State media images showed health workers in white and orange hazmat suits guarding the city’s closed-off streets, disinfecting buildings and streets and delivering food and other supplies to apartment blocks.

But large groups of workers continue to gather at farms, mining facilities, power stations and construction sites to spur production because Kim has demanded that economic goals must be met, the Korean Central News Agency reported.

Experts have said Kim cannot afford to bring the country to a standstill because that would unleash further shock on a broken economy damaged by mismanagement, crippling U.S.-led sanctions over his nuclear weapons ambitions and pandemic border closures.

The country faces an urgent push to protect crops amid an ongoing drought that hit the country during a crucial rice-planting season, a worrisome development in a country that has long suffered from food insecurity. North Korean state media also said that Kim’s trophy construction projects, including the building of 10,000 new houses in the town of Hwasong, are being “propelled as scheduled.”

“All sectors of the national economy are stepping up the production to the maximum while strictly observing the anti-epidemic steps taken by the party and the state,” Korean Central News Agency reported, referring to the travel restrictions and a virus controls at workplaces, including keeping workers separated in groups by their job classifications.

The news agency added: “Units are quarantined reasonably at major construction sites in which the cherished desire of our party is coming into reality and at key industrial sectors including metal, chemical, electricity and coal industries. And construction and production are being steadily accelerated, with precedence given to the anti-epidemic work.”

Kee Park, a global health specialist at Harvard Medical School who has worked on health care projects in North Korea, said the country’s number of new cases should start to slow because of the strengthened preventive measures.

But it will be challenging for North Kore to provide treatment for the already large number of people with COVID-19 and deaths may possibly approach a scale of tens of thousands, considering the size of the country’s caseload, Park said.
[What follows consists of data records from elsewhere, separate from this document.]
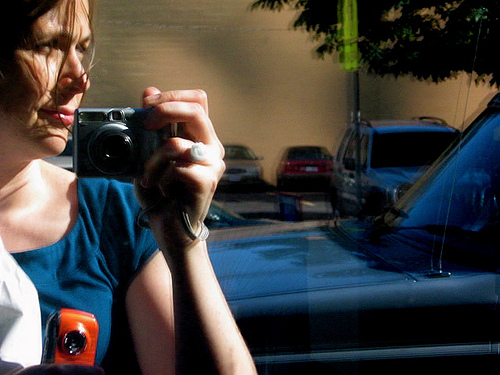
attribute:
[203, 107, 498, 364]
black vehicle — part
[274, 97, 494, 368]
vehicle — part, black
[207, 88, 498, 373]
vehicle — part, black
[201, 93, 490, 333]
vehicle — black, part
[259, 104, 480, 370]
vehicle — black, part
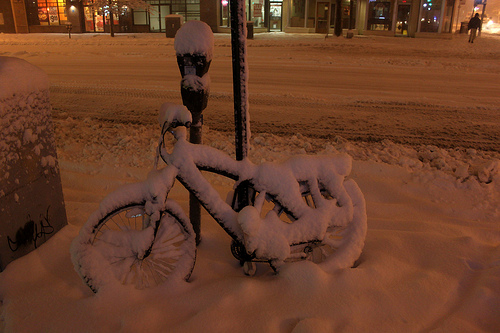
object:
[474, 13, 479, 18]
head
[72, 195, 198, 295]
wheel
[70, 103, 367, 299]
bicycle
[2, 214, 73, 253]
graffiti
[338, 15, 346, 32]
pole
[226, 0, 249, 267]
metal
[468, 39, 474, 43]
shoes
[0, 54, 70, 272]
block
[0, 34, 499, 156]
street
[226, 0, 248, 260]
post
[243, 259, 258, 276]
pedal part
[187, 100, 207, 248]
pole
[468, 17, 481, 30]
black coat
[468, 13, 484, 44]
person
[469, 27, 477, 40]
legs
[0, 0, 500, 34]
shops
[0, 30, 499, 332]
snow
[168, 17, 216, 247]
meter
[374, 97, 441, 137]
ground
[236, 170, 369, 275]
back wheel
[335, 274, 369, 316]
ground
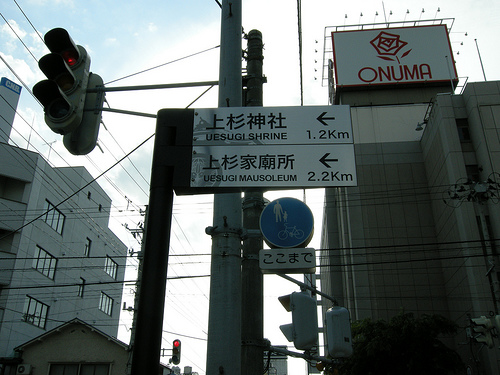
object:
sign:
[190, 105, 358, 187]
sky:
[78, 0, 207, 47]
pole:
[130, 108, 177, 375]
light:
[172, 339, 181, 365]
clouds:
[264, 1, 297, 100]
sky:
[253, 0, 495, 63]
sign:
[278, 291, 319, 350]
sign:
[261, 198, 313, 246]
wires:
[315, 239, 500, 267]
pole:
[206, 0, 240, 375]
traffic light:
[278, 291, 319, 350]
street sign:
[190, 102, 358, 187]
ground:
[145, 359, 153, 375]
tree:
[323, 307, 466, 375]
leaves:
[428, 314, 457, 336]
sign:
[358, 31, 432, 82]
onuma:
[325, 23, 464, 94]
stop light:
[33, 27, 91, 135]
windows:
[21, 198, 118, 331]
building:
[0, 77, 128, 375]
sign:
[259, 248, 316, 269]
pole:
[86, 81, 218, 93]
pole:
[102, 107, 157, 118]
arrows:
[316, 112, 335, 126]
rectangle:
[259, 248, 315, 269]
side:
[295, 298, 312, 340]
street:
[5, 227, 496, 370]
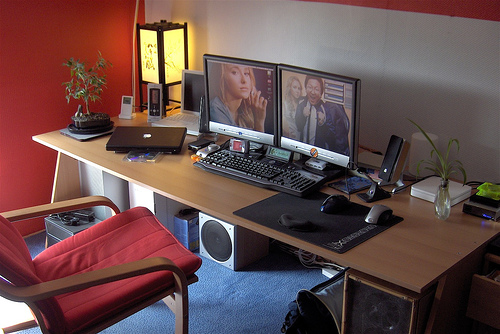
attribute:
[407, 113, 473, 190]
plant — small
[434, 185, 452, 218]
vase — clear, glass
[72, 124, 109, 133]
vase — black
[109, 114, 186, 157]
laptop — apple, black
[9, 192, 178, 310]
chair — red, wooden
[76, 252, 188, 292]
frame — wooden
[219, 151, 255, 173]
keyboard — black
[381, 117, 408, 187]
subwoofer — black, silver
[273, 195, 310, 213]
mouse pad — black, giant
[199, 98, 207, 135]
speaker — black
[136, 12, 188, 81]
lamp — yellow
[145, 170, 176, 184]
table — wooden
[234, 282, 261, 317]
floor — blue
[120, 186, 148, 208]
device — white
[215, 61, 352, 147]
screens — double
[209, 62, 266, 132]
monitor — double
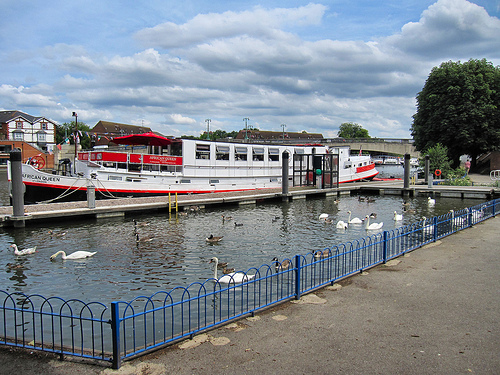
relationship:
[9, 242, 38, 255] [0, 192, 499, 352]
goose in water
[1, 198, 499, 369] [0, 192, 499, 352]
fence around water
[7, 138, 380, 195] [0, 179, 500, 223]
boat docked at pier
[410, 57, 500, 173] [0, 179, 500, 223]
tree behind pier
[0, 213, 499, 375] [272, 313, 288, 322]
concrete has stain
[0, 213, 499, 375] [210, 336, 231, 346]
concrete has stain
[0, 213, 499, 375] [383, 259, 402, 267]
concrete has stain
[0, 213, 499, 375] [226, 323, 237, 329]
concrete has stain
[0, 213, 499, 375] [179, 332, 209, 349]
concrete has stain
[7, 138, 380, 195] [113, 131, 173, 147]
boat has canopy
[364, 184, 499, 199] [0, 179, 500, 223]
dock attached to pier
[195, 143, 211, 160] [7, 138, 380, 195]
window on side of boat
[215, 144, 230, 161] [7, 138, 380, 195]
window on side of boat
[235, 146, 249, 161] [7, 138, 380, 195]
window on side of boat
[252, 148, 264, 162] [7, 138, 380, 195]
window on side of boat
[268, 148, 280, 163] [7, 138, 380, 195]
window on side of boat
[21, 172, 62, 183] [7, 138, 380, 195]
words on side of boat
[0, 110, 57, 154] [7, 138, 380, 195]
house behind boat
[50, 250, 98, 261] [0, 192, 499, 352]
swan in water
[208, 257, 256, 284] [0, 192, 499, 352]
swan in water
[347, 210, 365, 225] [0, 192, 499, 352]
swan in water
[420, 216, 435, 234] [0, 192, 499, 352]
swan in water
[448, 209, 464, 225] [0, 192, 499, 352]
swan in water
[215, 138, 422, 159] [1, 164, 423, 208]
bridge over water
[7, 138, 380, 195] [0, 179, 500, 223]
boat at pier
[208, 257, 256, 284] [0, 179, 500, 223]
swan near pier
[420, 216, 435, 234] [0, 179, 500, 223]
swan near pier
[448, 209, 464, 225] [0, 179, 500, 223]
swan near pier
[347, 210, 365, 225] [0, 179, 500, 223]
swan near pier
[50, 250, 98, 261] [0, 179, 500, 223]
swan near pier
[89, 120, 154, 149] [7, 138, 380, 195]
building behind boat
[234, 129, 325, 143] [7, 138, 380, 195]
building behind boat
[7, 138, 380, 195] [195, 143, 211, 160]
boat has window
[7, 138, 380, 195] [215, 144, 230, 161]
boat has window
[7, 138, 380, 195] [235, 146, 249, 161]
boat has window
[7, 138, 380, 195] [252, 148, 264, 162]
boat has window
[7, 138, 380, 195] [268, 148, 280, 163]
boat has window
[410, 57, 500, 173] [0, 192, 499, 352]
tree near water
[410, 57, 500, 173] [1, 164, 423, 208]
tree near water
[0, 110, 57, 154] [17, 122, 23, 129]
house has window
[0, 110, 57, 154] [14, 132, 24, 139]
house has window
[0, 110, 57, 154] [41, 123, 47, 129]
house has window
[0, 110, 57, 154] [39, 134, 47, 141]
house has window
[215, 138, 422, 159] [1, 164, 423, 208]
bridge near water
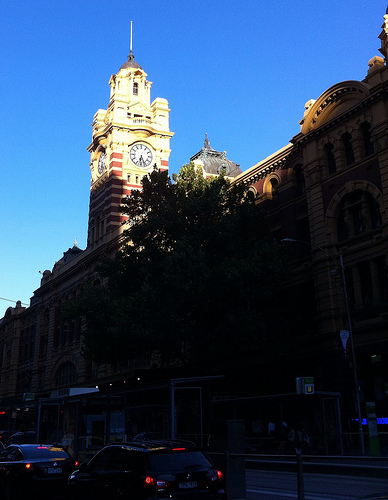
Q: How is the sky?
A: Clear.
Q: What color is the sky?
A: Blue.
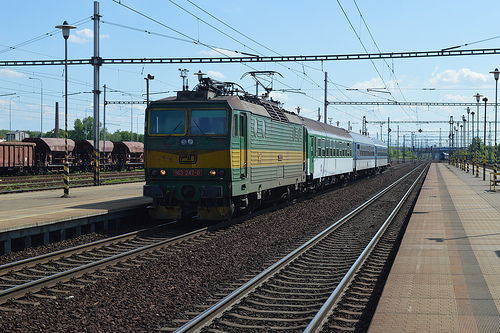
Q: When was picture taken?
A: During daylight.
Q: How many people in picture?
A: None.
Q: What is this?
A: A train.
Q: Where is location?
A: In a train yard.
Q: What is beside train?
A: A walkway.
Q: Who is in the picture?
A: No one.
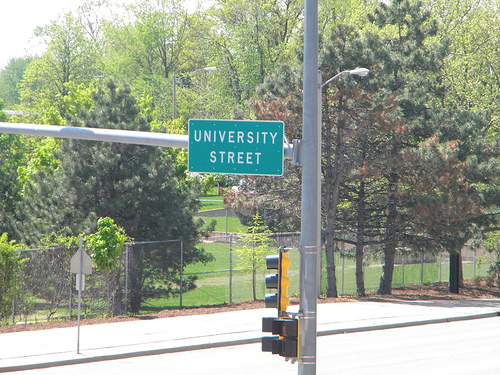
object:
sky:
[32, 2, 68, 10]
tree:
[253, 25, 296, 50]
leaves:
[379, 39, 392, 66]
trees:
[123, 26, 134, 37]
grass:
[211, 285, 249, 296]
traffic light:
[260, 248, 298, 359]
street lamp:
[316, 60, 384, 95]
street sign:
[187, 118, 284, 177]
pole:
[0, 120, 187, 148]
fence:
[207, 229, 252, 261]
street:
[356, 345, 418, 374]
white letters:
[266, 130, 278, 146]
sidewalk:
[178, 318, 239, 335]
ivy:
[87, 233, 141, 264]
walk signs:
[260, 318, 298, 355]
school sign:
[65, 240, 92, 275]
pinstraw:
[435, 287, 449, 291]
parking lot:
[214, 209, 215, 213]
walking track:
[194, 273, 235, 290]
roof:
[31, 8, 85, 61]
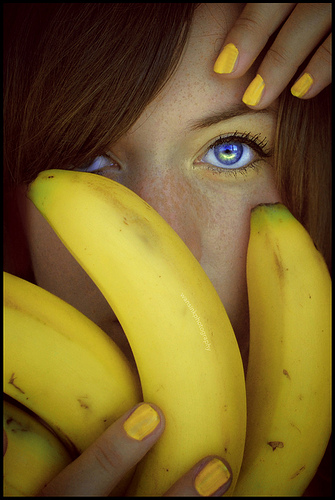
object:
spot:
[267, 438, 289, 455]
It’s unclear whether North Korea’s admission of the outbreak communicates a willingness to receive outside help. The country has shunned millions of vaccine shots offered by the U.N.-backed COVAX distribution program, likely because of international monitoring requirements that are required to receive the vaccines.

Kim Tae-hyo, deputy national security adviser for South Korean President Yoon Suk Yeol, told reporters on Thursday that North Korea has ignored offers of help from South Korea and the U.S. to contain the outbreak.

Experts have said North Korea may be more willing to accept help from China, its main ally.